(Chapter VIII of Narrative of The Burmese War by Major John Snodgrass, British Army, the Military Secretary to the Commander of the British expeditionary force and the Assistant Political Agent in Ava.)
|
Siam-Burma Elephant Duel (1593). |
The inveterate enmity and constant warfare existing between the Burmese and Siamese nations for some time encouraged an opinion, that the latter kingdom would not fail to assist in the attack upon the territories of their old enemy.
The landing of the British at Rangoon opened to the court of Siam a favourable, and long-sought, opportunity of revenging the many humiliating defeats they had sustained from their more powerful and war-like neighbour, and of recovering their lost possessions on the coast of Tenasserim.

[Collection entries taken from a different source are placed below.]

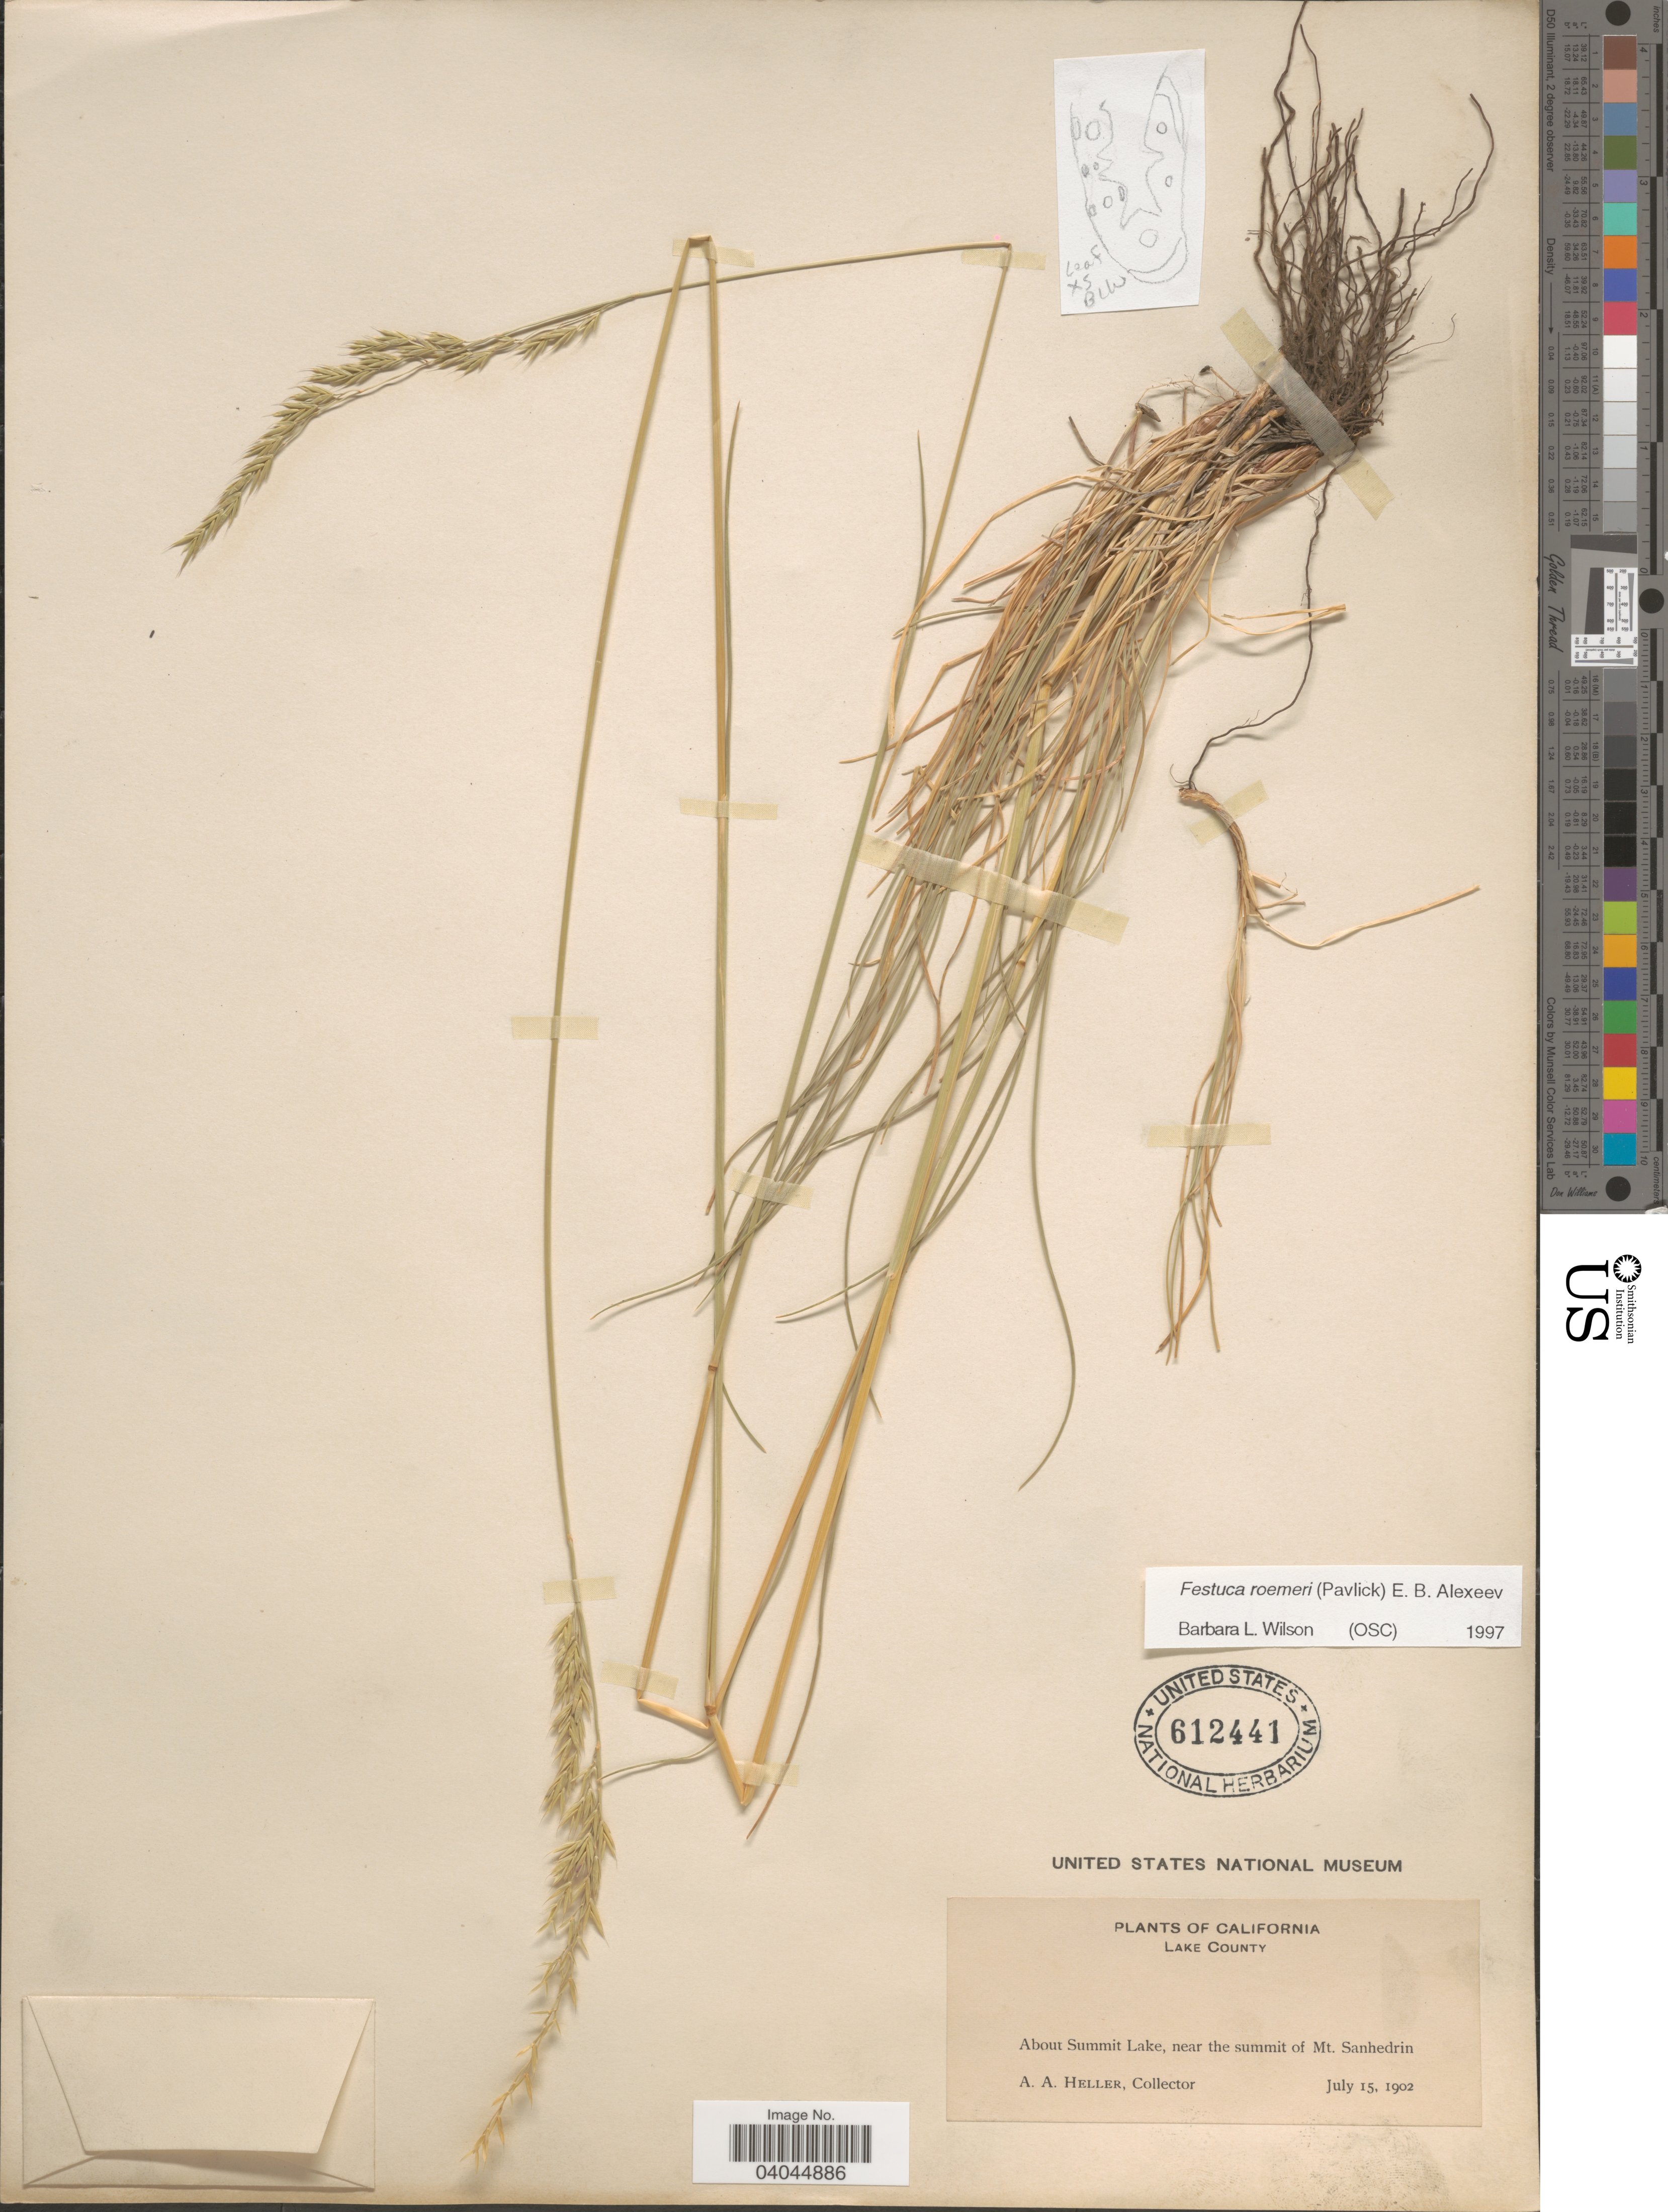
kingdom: Plantae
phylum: Tracheophyta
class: Liliopsida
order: Poales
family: Poaceae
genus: Festuca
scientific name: Festuca roemeri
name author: (Pavlick) E.B. Alexeev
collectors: A. A. Heller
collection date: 1902-07-15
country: United States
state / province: California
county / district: Lake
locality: Lake County. About Summit Lake, near the summit of Mt. Sanhedrin.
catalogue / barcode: US 612441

Such an opportunity the Siamese government would no doubt have profited by, and not improbably may have contemplated the seizure of Mergui and Tavoy, when their reduction by the British not only deprived them of all hope of acquisition in that quarter, but probably alarmed their fears and jealousies at the approach of an European settlement putting a stop to their annual marauding excursions for the purpose of carrying off the unprotected peasantry of these provinces; and it may also be questioned, whether they did not regard the vicinity of a British force with greater alarm and jealousy than they would have felt at any success of the Burmese.